El líder de los moteros tembló al oír el nombre del padre de este niño
Anteriormente: Cuando el pequeño Esteban entró corriendo al peligroso club de moteros buscando refugio, nunca imaginó que el nombre de su padre desataría un torbellino de secretos del pasado.
La última alianza
Gabriel miró a sus hombres. En sus ojos no vio miedo, sino la chispa de la vieja lealtad que los había mantenido unidos durante años. Nadie iba a entregar al hijo de Juan Vega.
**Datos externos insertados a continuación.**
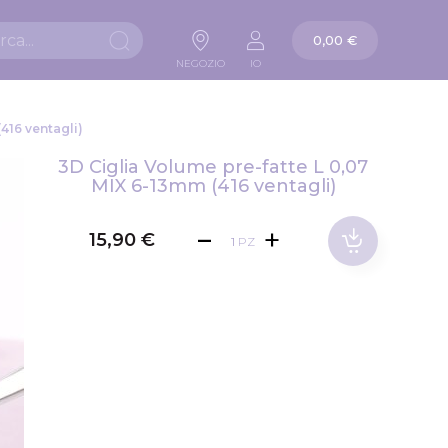
La mia carta
0,00 €
Ricerca
NEGOZIO
IO
416 ventagli)
3D Ciglia Volume pre-fatte L 0,07
MIX 6-13mm (416 ventagli)
15,90 €
PZ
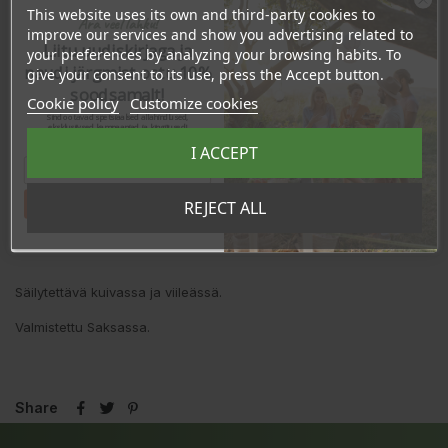
This website uses its own and third-party cookies to
REVIEWS
Ära veel lahku!
improve our services and show you advertising related to
Liitu uudiskirjaga ja
your preferences by analyzing your browsing habits. To
naudi järgmist ostu 10%
give your consent to its use, press the Accept button.
Ravintoarvo
per 100g
soodsamalt!
Cookie policy
Customize cookies
Energia
2443kJ/587kcal
Sind ootavad spetsiaalsed allahindlused,
eksklusiivsed kampaaniad ja kingitused!
Rasva
40,3g
Registreeru e-maili aadressiga ja saad
I ACCEPT
sooduskoodi!
- josta tyydyttynyttä
23,0g
Hiilihydraatit
47,8g
- joista sokereita
47,5g
Tahan sooduskoodi!
REJECT ALL
Proteiini
8,0g
Suola
0,3g
Säilytettävä kuivassa ja viileässä.
Valmistettu Saksassa.
Share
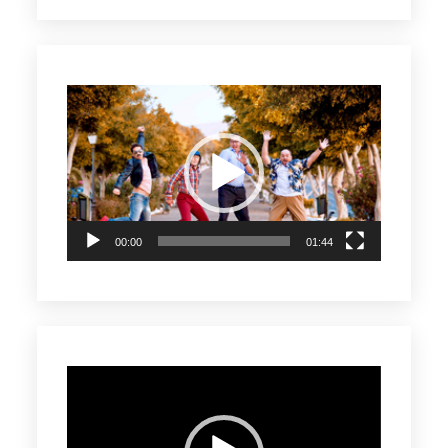
Reproductor
de
vídeo
00:00
01:44
Reproductor
de
vídeo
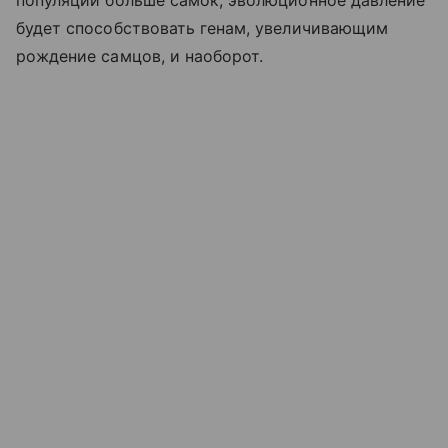
популяции больше самок, эволюционное давление
будет способствовать генам, увеличивающим
рождение самцов, и наоборот.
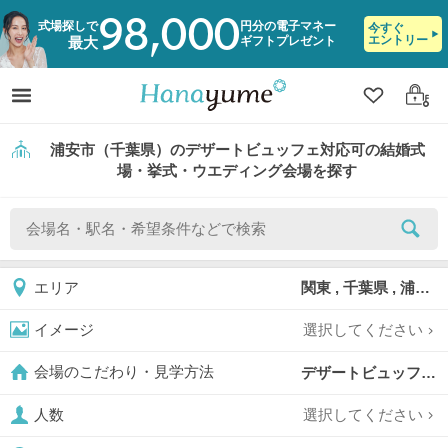
98,000
式場探しで
円分の電子マネー
今すぐ
エントリー
ギフトプレゼント
最大
クリップ
ログ
浦安市（千葉県）のデザートビュッフェ対応可の結婚式
場・挙式・ウエディング会場を探す
関東 , 千葉県 , 浦安市
エリア
選択してください
イメージ
デザートビュッフェ対応可,
会場のこだわり・見学方法
選択してください
人数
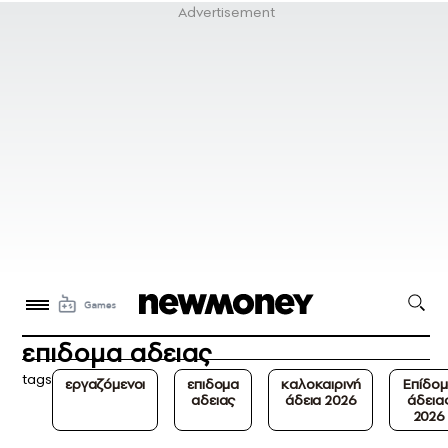
επιδομα αδειας
tags
εργαζόμενοι
επιδομα
καλοκαιρινή
Επίδο
αδειας
άδεια 2026
άδεια
2026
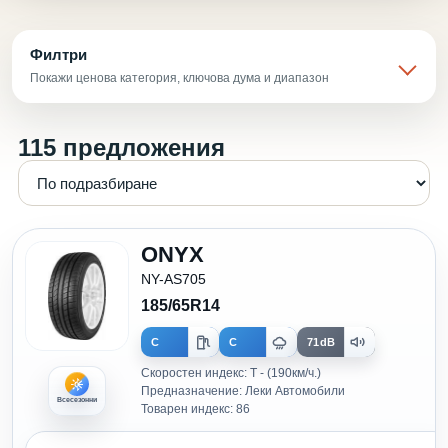
Филтри
Покажи ценова категория, ключова дума и диапазон
115 предложения
ONYX
NY-AS705
185/65R14
C
C
71dB
Скоростен индекс: T - (190км/ч.)
Предназначение: Леки Автомобили
Всесезонни
Товарен индекс: 86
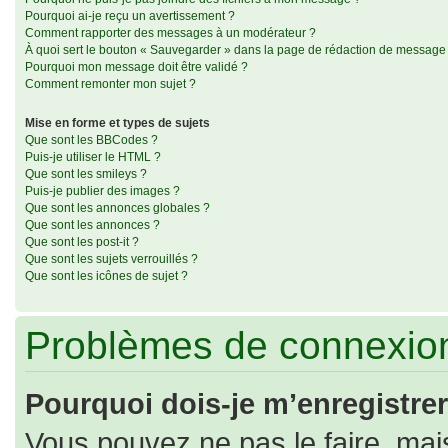
Pourquoi ai-je reçu un avertissement ?
Comment rapporter des messages à un modérateur ?
À quoi sert le bouton « Sauvegarder » dans la page de rédaction de message
Pourquoi mon message doit être validé ?
Comment remonter mon sujet ?
Mise en forme et types de sujets
Que sont les BBCodes ?
Puis-je utiliser le HTML ?
Que sont les smileys ?
Puis-je publier des images ?
Que sont les annonces globales ?
Que sont les annonces ?
Que sont les post-it ?
Que sont les sujets verrouillés ?
Que sont les icônes de sujet ?
Problèmes de connexion
Pourquoi dois-je m’enregistrer
Vous pouvez ne pas le faire, mais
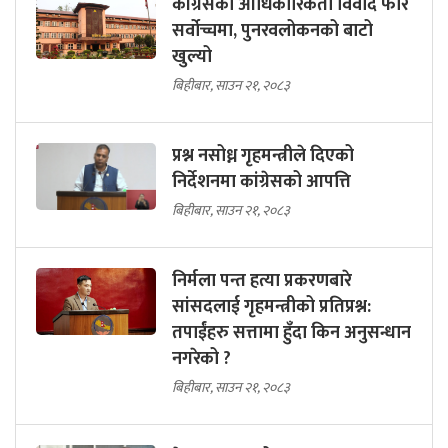
कांग्रेसको आधिकारिकता विवाद फेरि
सर्वोच्चमा, पुनरवलोकनको बाटो
खुल्यो
बिहीबार, साउन २१, २०८३
प्रश्न नसोध्न गृहमन्त्रीले दिएको
निर्देशनमा कांग्रेसको आपत्ति
बिहीबार, साउन २१, २०८३
निर्मला पन्त हत्या प्रकरणबारे
सांसदलाई गृहमन्त्रीको प्रतिप्रश्न:
तपाईंहरु सत्तामा हुँदा किन अनुसन्धान
नगरेको ?
बिहीबार, साउन २१, २०८३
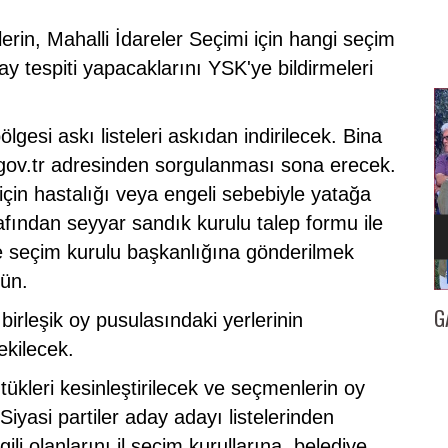
rin, Mahalli İdareler Seçimi için hangi seçim
ay tespiti yapacaklarını YSK'ye bildirmeleri
esi askı listeleri askıdan indirilecek. Bina
gov.tr adresinden sorgulanması sona erecek.
için hastalığı veya engeli sebebiyle yatağa
afından seyyar sandık kurulu talep formu ile
çe seçim kurulu başkanlığına gönderilmek
gün.
İZMİR
GAZETECİ KENAN TOKGÖZ’E 25. YIL BERATI…
İl
birleşik oy pusulasındaki yerlerinin
ekilecek.
leri kesinleştirilecek ve seçmenlerin oy
Siyasi partiler aday adayı listelerinden
ili olanlarını il seçim kurullarına, belediye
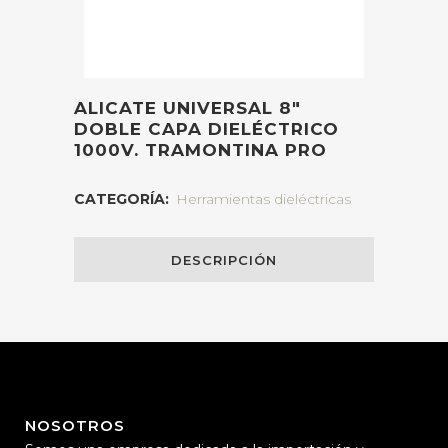
ALICATE UNIVERSAL 8″
DOBLE CAPA DIELÉCTRICO
1000V. TRAMONTINA PRO
CATEGORÍA:
Herramientas dieléctricas
DESCRIPCIÓN
NOSOTROS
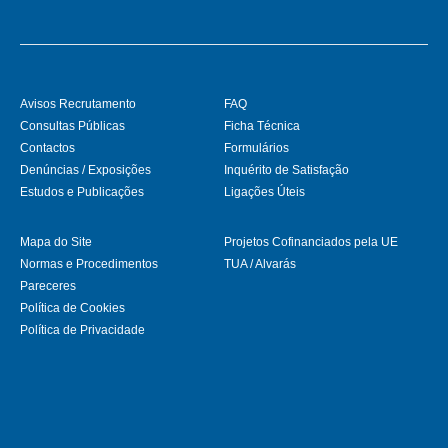
Avisos Recrutamento
FAQ
Consultas Públicas
Ficha Técnica
Contactos
Formulários
Denúncias / Exposições
Inquérito de Satisfação
Estudos e Publicações
Ligações Úteis
Mapa do Site
Projetos Cofinanciados pela UE
Normas e Procedimentos
TUA / Alvarás
Pareceres
Política de Cookies
Política de Privacidade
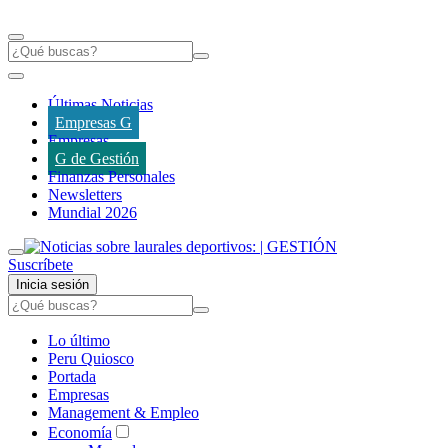
Últimas Noticias
Empresas G
Empresas
G de Gestión
Finanzas Personales
Newsletters
Mundial 2026
Suscríbete
Inicia sesión
Lo último
Peru Quiosco
Portada
Empresas
Management & Empleo
Economía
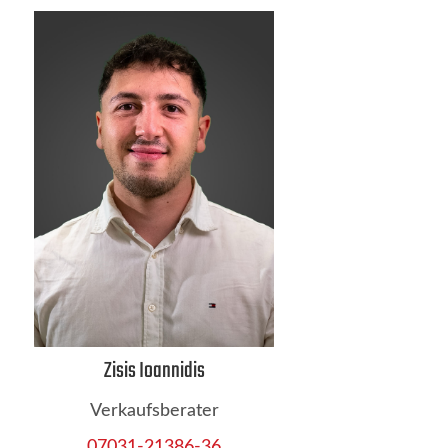
Zisis Ioannidis
Verkaufsberater
07031-21386-36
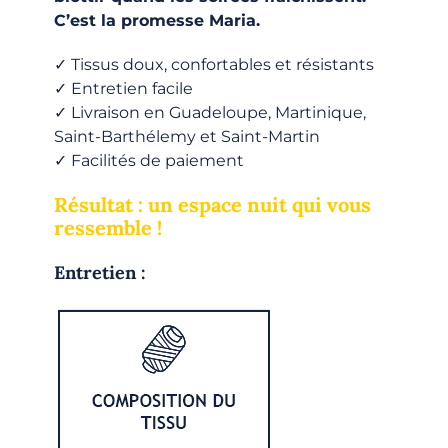
C’est la promesse Maria.
✓ Tissus doux, confortables et résistants
✓ Entretien facile
✓ Livraison en Guadeloupe, Martinique,
Saint-Barthélemy et Saint-Martin
✓ Facilités de paiement
Résultat : un espace nuit qui vous
ressemble !
Entretien :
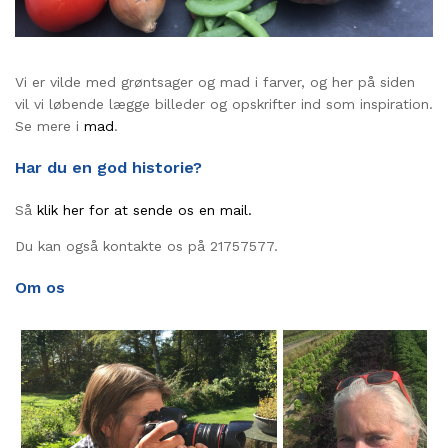
Vi er vilde med grøntsager og mad i farver, og her på siden
vil vi løbende lægge billeder og opskrifter ind som inspiration.
Se mere i
mad
.
Har du en god historie?
Så
klik her for at sende os en mail.
Du kan også kontakte os på 21757577.
Om os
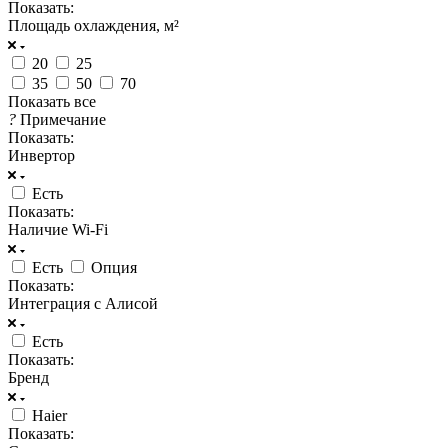
Показать:
Площадь охлаждения, м²
20
25
35
50
70
Показать все
?
Примечание
Показать:
Инвертор
Есть
Показать:
Наличие Wi-Fi
Есть
Опция
Показать:
Интеграция с Алисой
Есть
Показать:
Бренд
Haier
Показать:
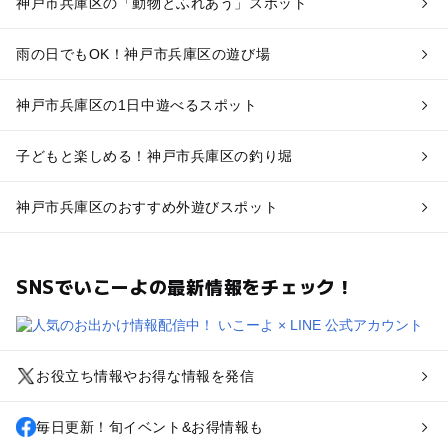
神戸市兵庫区の「動物とふれあう」スポット
雨の日でもOK！神戸市兵庫区の遊び場
神戸市兵庫区の1日中遊べるスポット
子どもと楽しめる！神戸市兵庫区の釣り堀
神戸市兵庫区のおすすめ外遊びスポット
SNSでいこーよの最新情報をチェック！
お役立ち情報やお得な情報を発信
毎日更新！旬イベント&お得情報も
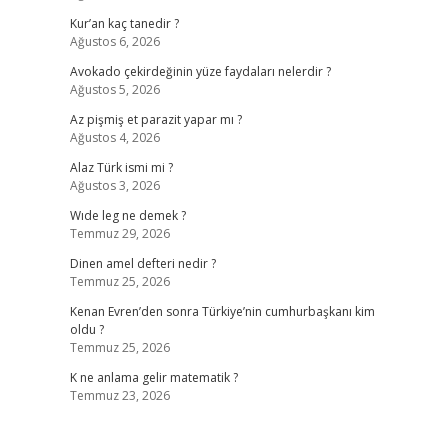
Kur’an kaç tanedir ?
Ağustos 6, 2026
Avokado çekirdeğinin yüze faydaları nelerdir ?
Ağustos 5, 2026
Az pişmiş et parazit yapar mı ?
Ağustos 4, 2026
Alaz Türk ismi mi ?
Ağustos 3, 2026
Wıde leg ne demek ?
Temmuz 29, 2026
Dinen amel defteri nedir ?
Temmuz 25, 2026
Kenan Evren’den sonra Türkiye’nin cumhurbaşkanı kim
oldu ?
Temmuz 25, 2026
K ne anlama gelir matematik ?
Temmuz 23, 2026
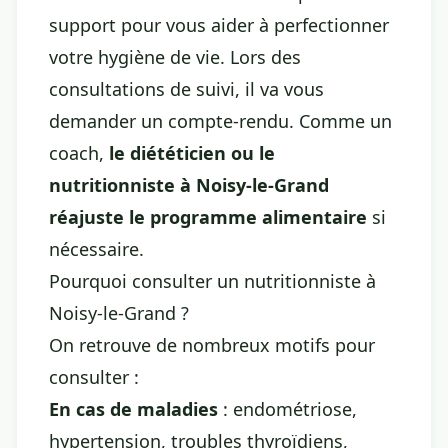
support pour vous aider à perfectionner
votre hygiène de vie. Lors des
consultations de suivi, il va vous
demander un compte-rendu. Comme un
coach,
le diététicien ou le
nutritionniste à Noisy-le-Grand
réajuste le programme alimentaire
si
nécessaire.
Pourquoi consulter un nutritionniste à
Noisy-le-Grand ?
On retrouve de nombreux motifs pour
consulter :
En cas de maladies
: endométriose,
hypertension, troubles thyroïdiens,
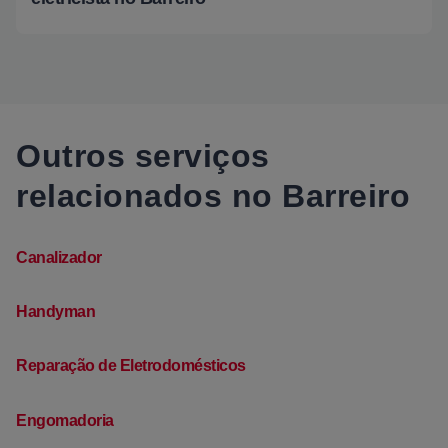
Outros serviços
relacionados no Barreiro
Canalizador
Handyman
Reparação de Eletrodomésticos
Engomadoria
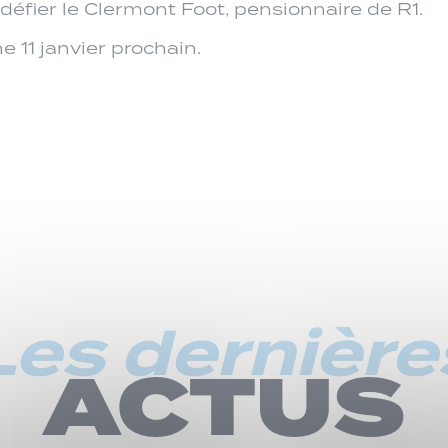
nt défier le Clermont Foot, pensionnaire de R1.
 11 janvier prochain.
Les dernière
ACTUS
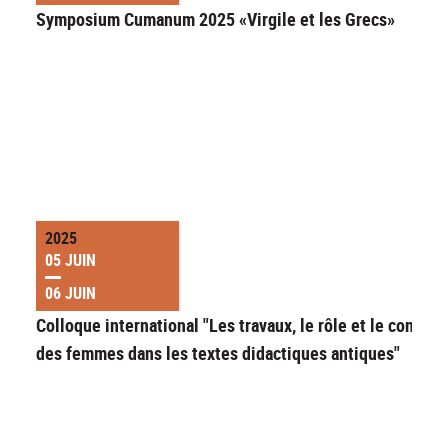
Symposium Cumanum 2025 «Virgile et les Grecs»
2025
05 JUIN
06 JUIN
Colloque international "Les travaux, le rôle et le contrôl
des femmes dans les textes didactiques antiques"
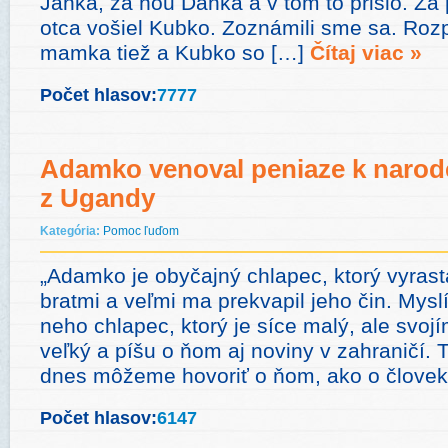
Janka, za ňou Danka a v tom to prišlo. Za
otca vošiel Kubko. Zoznámili sme sa. Roz
mamka tiež a Kubko so […]
Čítaj viac »
Počet hlasov:
7777
Adamko venoval peniaze k naro
z Ugandy
Kategória:
Pomoc ľuďom
„Adamko je obyčajný chlapec, ktorý vyras
bratmi a veľmi ma prekvapil jeho čin. Myslí
neho chlapec, ktorý je síce malý, ale svo
veľký a píšu o ňom aj noviny v zahraničí. 
dnes môžeme hovoriť o ňom, ako o člove
Počet hlasov:
6147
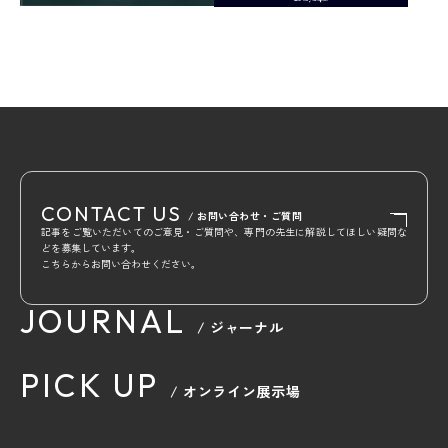
CONTACT US
/ お問い合わせ・ご質問
記事をご覧いただいてのご意見・ご質問や、専門の先生に解説してほしい疑問な
どを募集しています。
こちらからお問い合わせください。
JOURNAL
/ ジャーナル
PICK UP
/ オンライン展示場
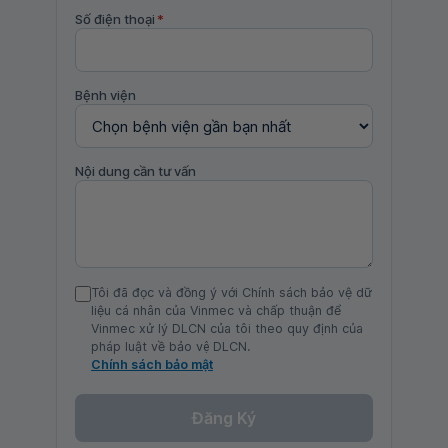
Số điện thoại
*
Bệnh viện
Nội dung cần tư vấn
Tôi đã đọc và đồng ý với Chính sách bảo vệ dữ
liệu cá nhân của Vinmec và chấp thuận để
Vinmec xử lý DLCN của tôi theo quy định của
pháp luật về bảo vệ DLCN.
Chính sách bảo mật
Đăng Ký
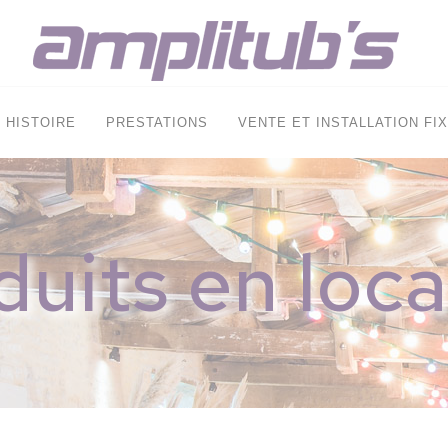
HISTOIRE
PRESTATIONS
VENTE ET INSTALLATION FI
duits en loca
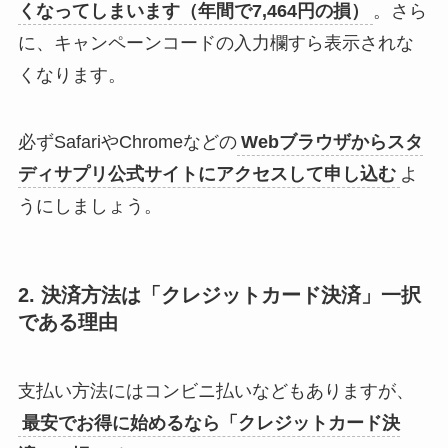
くなってしまいます（年間で7,464円の損）
。さら
に、キャンペーンコードの入力欄すら表示されな
くなります。
必ずSafariやChromeなどの
Webブラウザからスタ
ディサプリ公式サイトにアクセスして申し込む
よ
うにしましょう。
2. 決済方法は「クレジットカード決済」一択
である理由
支払い方法にはコンビニ払いなどもありますが、
最安でお得に始めるなら「クレジットカード決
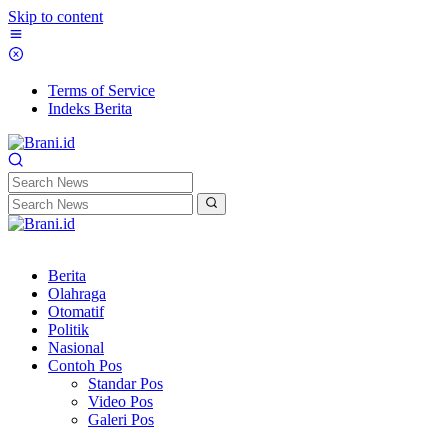
Skip to content
Terms of Service
Indeks Berita
Berita
Olahraga
Otomatif
Politik
Nasional
Contoh Pos
Standar Pos
Video Pos
Galeri Pos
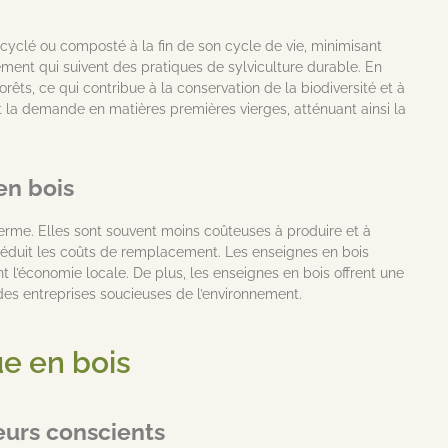
ecyclé ou composté à la fin de son cycle de vie, minimisant
nement qui suivent des pratiques de sylviculture durable. En
orêts, ce qui contribue à la conservation de la biodiversité et à
t la demande en matières premières vierges, atténuant ainsi la
en bois
erme. Elles sont souvent moins coûteuses à produire et à
s réduit les coûts de remplacement. Les enseignes en bois
 l’économie locale. De plus, les enseignes en bois offrent une
 des entreprises soucieuses de l’environnement.
ue en bois
eurs conscients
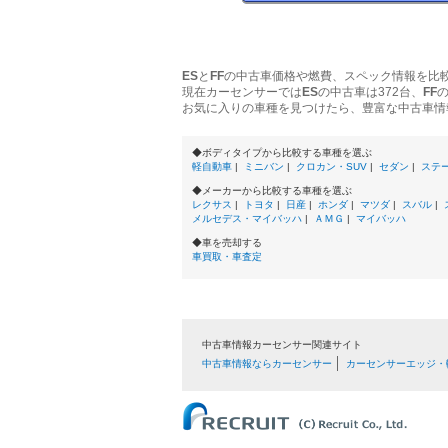
ES
と
FF
の中古車価格や燃費、スペック情報を比
現在カーセンサーでは
ES
の中古車は372台、
FF
お気に入りの車種を見つけたら、豊富な中古車情
◆ボディタイプから比較する車種を選ぶ
軽自動車
|
ミニバン
|
クロカン・SUV
|
セダン
|
ステ
◆メーカーから比較する車種を選ぶ
レクサス
|
トヨタ
|
日産
|
ホンダ
|
マツダ
|
スバル
|
メルセデス・マイバッハ
|
ＡＭＧ
|
マイバッハ
◆車を売却する
車買取・車査定
中古車情報カーセンサー関連サイト
中古車情報ならカーセンサー
カーセンサーエッジ・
Con una señal casi imperceptible, los moteros se posicionaron detrás de las columnas de hierro y las mesas de madera, listos para la batalla.
—En este club no entregamos a nuestra familia, Mateo —sentenció Gabriel con frialdad—. Y Juan Vega sigue siendo uno de los nuestros.
Justo cuando Mateo iba a apretar el gatillo, las luces del almacén se apagaron por completo. El estruendo de una escopeta resonó desde la parte trasera del local, hiriendo a uno de los matones de Mateo. De la penumbra surgió una figura imponente, con el rostro marcado por las cicatrices del tiempo pero con la misma mirada feroz de siempre: era Juan Vega, quien había seguido el rastro de su hijo para protegerlo.

La confusión reinó entre los hombres de Mateo. Aprovechando el caos, los moteros de Gabriel arremetieron contra los invasores en un combate cuerpo a cuerpo feroz y rápido. En pocos minutos, superados en número y acorralados por la furia de los Lobos del Asfalto, Mateo y sus hombres sobrevivientes se vieron obligados a retirarse, huyendo bajo la lluvia torrencial.
Cuando la calma regresó al club, las luces se encendieron de nuevo. Juan se arrodilló y Esteban corrió a sus brazos, llorando de alivio. Gabriel se acercó lentamente a su viejo amigo. Los dos hombres se miraron en silencio durante unos segundos antes de fundirse en un fuerte abrazo que sellaba el fin de una larga pesadilla.
Juan había fingido su muerte durante ocho años para mantener a su hijo a salvo de las garras de Mateo, pero al final, comprendió que el único lugar verdaderamente seguro para su familia era el hogar que una vez construyó junto a sus hermanos de carretera. La verdadera lealtad no se destruye con el tiempo ni con la distancia; es un lazo de sangre inquebrantable que siempre encuentra el camino de regreso a casa.